If Murray needed any further encouragement he might have got it from reports of Nadal's final training session yesterday. The Spaniard practised with a junior, Hugo Dellien. On the last point Nadal told him: "OK, whoever wins this point wins everything." The 17-year-old can now claim the first victory by a Bolivian over the world No 1.
Tale of the tape
Andy Murray Name Rafael Nadal
15 May 1987, Dunblane Born 3 June 1986, Majorca
Surrey Lives Manacor, Majorca
6ft 3in Height 6ft 1in
13st 3lb Weight 13st 6lb
4 World ranking 1
2 Highest world ranking 1
16 Career titles 45
0 Grand Slam titles 9
6 Masters series titles 19
$15.5m Career earnings $40.1m
Four past matches to give murray encouragement...
US Open semi-final 2008
Murray won 6-2, 7-6, 4-6, 6-4
Perhaps the best performance of Murray's career. Murray took the game to Nadal and had the Spaniard on the back foot throughout. The match took two days to complete after a tropical storm curtailed play with Murray two sets up. Nadal won the third set on the resumption but Murray soon took charge again.
Australian Open quarter-final 2010
Murray won 6-3, 7-6, 3-0 (retired)
Nadal suffered a knee injury in the third set but was already looking a beaten man. Murray went on the attack from the start, regularly playing serve-and-volley. The Scot went for winners whenever the opportunity arose and neutralised Nadal's threat with the power and depth of his groundstrokes.
World Tour Finals semi-final 2010
Nadal won 7-6, 3-6, 7-6
Even though he lost, Murray could take encouragement after one of the matches of the year. Murray was the main aggressor throughout and hit some superb attacking shots. Having saved a match point at 3-5, the Scot forced a tie-break in which he led 3-0, only for Nadal to secure victory after more than three hours.
Monte Carlo semi-final 2011
Nadal won 6-4, 2-6, 6-1
Another defeat for Murray but another reason for optimism. Despite being troubled by an elbow injury which almost forced him to withdraw, Murray became the first player this year to take a set off Nadal on clay. Nadal came back strongly in the final set as Murray was increasingly troubled by his injury.

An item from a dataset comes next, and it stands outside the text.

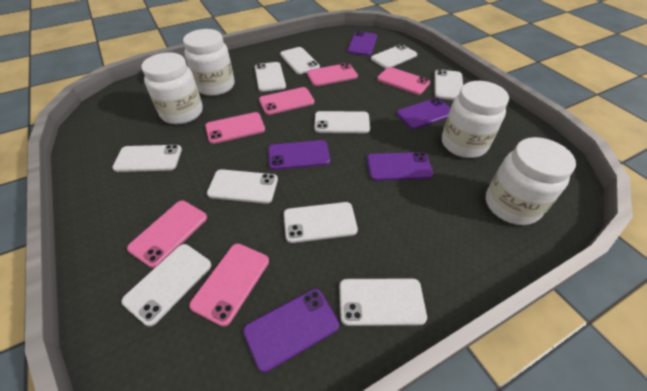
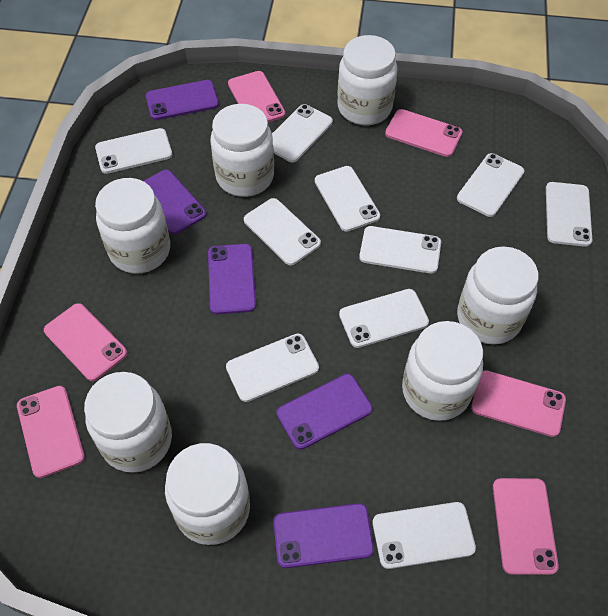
white jar: 4 -> 7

... and two he might prefer to forget
Wimbledon quarter-final 2008
Nadal won 6-3, 6-2, 6-4
Nadal was on top from the start as Murray struggled to cope with the weight of the Spaniard's shots. Murray did not serve well and Nadal was quick to punish anything that was short. Murray held on until 3-3 in the first set before the Spaniard raced clear to win in less than two hours.
Wimbledon semi-final 2010
Nadal won 6-4, 7-6, 6-4
Although a closer match than the scoreline suggested, the result was a major disappointment after Murray's best ever run at Wimbledon. One loose game cost the Scot the first set, Nadal won a tight tie-break in the second and Murray let slip a lead in the third, having broken serve in the opening game.